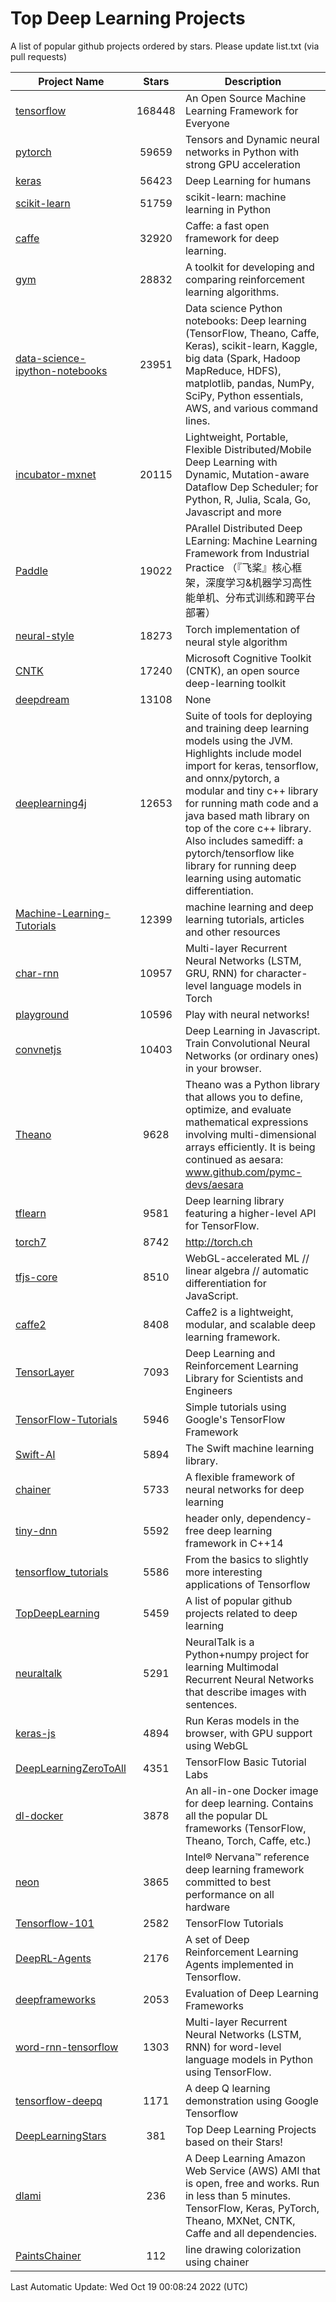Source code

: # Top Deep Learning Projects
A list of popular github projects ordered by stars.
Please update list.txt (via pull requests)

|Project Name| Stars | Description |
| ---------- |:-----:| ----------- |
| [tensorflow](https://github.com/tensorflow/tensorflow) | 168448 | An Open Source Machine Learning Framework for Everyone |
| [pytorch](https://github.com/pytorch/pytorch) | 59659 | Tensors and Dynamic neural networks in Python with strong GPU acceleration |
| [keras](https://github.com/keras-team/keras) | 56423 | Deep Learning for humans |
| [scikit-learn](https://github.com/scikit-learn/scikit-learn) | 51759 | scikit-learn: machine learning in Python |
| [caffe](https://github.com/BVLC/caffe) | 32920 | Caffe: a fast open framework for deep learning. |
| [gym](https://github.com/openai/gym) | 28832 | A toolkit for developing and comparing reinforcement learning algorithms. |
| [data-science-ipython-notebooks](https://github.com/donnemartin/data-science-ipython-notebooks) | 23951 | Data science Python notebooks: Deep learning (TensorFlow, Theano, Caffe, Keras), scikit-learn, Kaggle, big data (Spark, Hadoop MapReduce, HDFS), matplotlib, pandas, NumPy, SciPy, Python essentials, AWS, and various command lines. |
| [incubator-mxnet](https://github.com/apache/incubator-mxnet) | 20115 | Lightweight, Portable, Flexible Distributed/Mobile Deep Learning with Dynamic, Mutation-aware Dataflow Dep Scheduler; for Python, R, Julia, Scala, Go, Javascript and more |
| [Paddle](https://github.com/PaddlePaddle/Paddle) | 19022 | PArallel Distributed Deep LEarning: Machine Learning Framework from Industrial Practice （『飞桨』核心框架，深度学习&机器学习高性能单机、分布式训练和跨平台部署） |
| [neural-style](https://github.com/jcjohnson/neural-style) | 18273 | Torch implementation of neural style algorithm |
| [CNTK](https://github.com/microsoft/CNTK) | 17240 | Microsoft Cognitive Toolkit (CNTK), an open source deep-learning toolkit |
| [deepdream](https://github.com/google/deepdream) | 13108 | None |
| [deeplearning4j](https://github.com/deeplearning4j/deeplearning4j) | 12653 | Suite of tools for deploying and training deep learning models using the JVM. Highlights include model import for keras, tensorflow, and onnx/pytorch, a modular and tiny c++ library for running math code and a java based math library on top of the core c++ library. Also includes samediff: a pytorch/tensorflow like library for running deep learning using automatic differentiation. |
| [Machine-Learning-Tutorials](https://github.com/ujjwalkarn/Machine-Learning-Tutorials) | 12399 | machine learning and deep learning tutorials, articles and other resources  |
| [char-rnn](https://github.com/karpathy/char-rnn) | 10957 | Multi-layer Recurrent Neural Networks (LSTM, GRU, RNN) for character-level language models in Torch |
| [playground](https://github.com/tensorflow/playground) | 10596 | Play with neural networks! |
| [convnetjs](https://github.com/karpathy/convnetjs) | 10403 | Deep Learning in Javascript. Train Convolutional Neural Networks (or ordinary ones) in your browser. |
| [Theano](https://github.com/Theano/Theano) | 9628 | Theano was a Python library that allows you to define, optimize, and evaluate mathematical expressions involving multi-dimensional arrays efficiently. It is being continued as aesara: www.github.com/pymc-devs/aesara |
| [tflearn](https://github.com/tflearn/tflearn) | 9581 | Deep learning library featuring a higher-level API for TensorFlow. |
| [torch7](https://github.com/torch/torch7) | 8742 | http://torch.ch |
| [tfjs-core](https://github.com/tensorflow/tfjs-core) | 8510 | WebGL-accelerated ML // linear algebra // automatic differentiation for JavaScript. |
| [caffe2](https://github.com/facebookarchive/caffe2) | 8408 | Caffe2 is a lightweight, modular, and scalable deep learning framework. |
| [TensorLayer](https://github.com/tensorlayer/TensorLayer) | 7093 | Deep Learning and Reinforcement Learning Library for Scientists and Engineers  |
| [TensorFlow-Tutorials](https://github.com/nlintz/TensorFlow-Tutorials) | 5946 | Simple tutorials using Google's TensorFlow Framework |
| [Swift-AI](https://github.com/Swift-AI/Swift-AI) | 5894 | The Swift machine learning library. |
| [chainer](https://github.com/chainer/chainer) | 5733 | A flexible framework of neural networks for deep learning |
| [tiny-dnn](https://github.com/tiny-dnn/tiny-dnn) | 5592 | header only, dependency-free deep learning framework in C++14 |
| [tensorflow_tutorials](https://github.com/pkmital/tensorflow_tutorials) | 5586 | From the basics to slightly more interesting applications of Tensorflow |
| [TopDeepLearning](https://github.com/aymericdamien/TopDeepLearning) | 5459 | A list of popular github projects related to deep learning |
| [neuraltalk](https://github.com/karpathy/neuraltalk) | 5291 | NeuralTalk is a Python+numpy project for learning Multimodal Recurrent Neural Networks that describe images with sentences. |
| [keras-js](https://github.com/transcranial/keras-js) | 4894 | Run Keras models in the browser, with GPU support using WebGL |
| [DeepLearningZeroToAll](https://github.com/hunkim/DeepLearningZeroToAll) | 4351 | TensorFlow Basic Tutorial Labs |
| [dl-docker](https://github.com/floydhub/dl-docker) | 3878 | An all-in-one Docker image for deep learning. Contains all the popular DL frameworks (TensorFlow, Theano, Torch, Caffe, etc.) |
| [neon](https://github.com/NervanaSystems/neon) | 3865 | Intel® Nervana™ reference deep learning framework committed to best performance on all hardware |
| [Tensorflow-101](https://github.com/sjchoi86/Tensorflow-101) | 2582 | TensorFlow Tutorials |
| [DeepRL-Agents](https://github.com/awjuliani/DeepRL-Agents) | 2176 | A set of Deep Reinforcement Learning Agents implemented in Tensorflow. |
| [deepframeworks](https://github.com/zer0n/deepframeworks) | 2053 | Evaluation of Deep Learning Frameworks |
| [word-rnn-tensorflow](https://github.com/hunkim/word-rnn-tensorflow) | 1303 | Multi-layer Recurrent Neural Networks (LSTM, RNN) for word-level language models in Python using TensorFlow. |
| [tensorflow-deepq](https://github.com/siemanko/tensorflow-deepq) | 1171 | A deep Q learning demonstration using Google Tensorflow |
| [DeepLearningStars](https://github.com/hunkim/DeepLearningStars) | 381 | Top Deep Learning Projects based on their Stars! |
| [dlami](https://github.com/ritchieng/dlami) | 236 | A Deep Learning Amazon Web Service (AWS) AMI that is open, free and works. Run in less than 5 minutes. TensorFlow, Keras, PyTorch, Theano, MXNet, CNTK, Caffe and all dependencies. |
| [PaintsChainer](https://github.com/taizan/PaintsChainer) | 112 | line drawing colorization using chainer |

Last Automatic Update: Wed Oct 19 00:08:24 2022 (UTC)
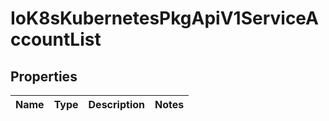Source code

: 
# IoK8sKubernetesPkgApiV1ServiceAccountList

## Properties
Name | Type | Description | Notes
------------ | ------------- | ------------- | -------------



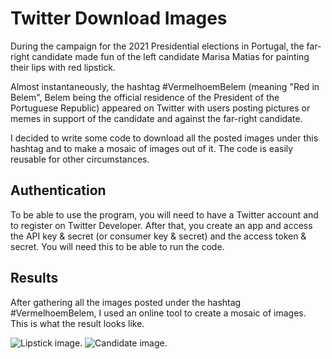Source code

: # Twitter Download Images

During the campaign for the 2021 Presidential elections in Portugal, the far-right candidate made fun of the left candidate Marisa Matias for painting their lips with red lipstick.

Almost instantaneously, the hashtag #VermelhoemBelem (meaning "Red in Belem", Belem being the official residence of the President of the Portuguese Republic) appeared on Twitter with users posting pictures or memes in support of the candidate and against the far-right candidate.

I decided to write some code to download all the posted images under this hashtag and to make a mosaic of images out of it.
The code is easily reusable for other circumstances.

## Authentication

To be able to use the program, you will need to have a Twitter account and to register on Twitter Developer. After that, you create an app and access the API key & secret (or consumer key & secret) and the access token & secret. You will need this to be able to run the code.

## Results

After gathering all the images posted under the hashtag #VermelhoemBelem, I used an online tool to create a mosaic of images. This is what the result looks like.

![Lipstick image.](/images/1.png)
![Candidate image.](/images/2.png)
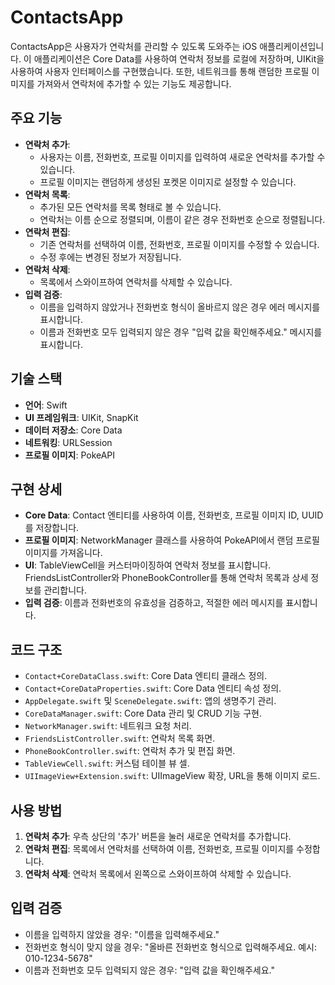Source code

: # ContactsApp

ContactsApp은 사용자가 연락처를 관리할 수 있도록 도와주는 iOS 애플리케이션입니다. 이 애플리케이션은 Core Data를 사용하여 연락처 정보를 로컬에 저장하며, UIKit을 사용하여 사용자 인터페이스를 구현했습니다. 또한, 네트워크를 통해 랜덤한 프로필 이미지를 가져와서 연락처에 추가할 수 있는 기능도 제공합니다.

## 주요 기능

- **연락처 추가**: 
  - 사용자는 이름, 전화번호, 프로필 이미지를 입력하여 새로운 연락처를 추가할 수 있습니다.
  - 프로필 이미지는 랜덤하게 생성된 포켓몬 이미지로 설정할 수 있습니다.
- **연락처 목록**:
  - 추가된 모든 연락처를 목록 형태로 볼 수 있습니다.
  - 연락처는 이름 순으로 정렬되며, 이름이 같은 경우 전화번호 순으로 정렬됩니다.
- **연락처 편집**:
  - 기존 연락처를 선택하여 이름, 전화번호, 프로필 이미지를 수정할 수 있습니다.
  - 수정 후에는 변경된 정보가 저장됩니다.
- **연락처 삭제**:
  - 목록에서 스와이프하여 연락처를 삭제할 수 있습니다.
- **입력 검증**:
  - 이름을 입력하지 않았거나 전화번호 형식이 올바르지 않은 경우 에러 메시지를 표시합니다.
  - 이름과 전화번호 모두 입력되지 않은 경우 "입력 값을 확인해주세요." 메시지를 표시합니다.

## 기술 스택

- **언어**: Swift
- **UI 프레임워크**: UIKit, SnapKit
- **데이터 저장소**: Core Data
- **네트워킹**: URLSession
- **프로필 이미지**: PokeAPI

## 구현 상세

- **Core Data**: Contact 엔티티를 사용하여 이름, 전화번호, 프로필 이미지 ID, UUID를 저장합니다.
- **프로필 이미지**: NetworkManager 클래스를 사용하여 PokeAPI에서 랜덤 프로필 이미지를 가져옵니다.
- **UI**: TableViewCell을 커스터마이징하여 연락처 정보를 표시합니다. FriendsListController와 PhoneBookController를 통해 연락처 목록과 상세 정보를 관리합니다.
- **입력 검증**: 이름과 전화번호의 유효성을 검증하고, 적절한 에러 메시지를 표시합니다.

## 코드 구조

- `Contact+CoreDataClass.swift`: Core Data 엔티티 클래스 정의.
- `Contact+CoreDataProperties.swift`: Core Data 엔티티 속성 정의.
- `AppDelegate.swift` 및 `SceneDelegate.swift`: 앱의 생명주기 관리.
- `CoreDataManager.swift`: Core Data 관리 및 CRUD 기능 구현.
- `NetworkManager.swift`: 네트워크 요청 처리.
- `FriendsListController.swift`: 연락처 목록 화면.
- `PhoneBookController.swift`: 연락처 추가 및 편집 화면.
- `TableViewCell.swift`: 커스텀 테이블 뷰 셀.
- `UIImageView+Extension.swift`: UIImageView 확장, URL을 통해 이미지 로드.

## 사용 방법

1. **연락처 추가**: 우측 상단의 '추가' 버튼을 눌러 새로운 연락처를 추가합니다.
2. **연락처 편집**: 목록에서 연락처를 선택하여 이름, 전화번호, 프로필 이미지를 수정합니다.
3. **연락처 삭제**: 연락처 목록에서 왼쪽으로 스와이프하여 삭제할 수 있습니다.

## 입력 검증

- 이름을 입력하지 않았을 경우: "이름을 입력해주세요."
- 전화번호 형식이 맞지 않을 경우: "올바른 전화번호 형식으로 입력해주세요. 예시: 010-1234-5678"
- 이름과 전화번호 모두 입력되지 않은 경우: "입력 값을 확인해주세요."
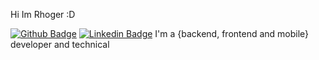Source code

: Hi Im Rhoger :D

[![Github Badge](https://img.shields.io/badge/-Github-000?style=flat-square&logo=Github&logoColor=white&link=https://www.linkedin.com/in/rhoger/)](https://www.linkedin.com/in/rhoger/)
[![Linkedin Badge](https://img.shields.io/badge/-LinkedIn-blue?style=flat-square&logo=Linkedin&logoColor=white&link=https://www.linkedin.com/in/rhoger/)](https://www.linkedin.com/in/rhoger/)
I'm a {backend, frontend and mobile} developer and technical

※

WHAT THE EXERCISE ASKS:
Return the lines starting at the one containing "Im Rhoger :D" and ending at the end of the items, copied character for character.

EXPECTED OUTPUT:
: Hi Im Rhoger :D

[![Github Badge](https://img.shields.io/badge/-Github-000?style=flat-square&logo=Github&logoColor=white&link=https://www.linkedin.com/in/rhoger/)](https://www.linkedin.com/in/rhoger/)
[![Linkedin Badge](https://img.shields.io/badge/-LinkedIn-blue?style=flat-square&logo=Linkedin&logoColor=white&link=https://www.linkedin.com/in/rhoger/)](https://www.linkedin.com/in/rhoger/)
I'm a {backend, frontend and mobile} developer and technical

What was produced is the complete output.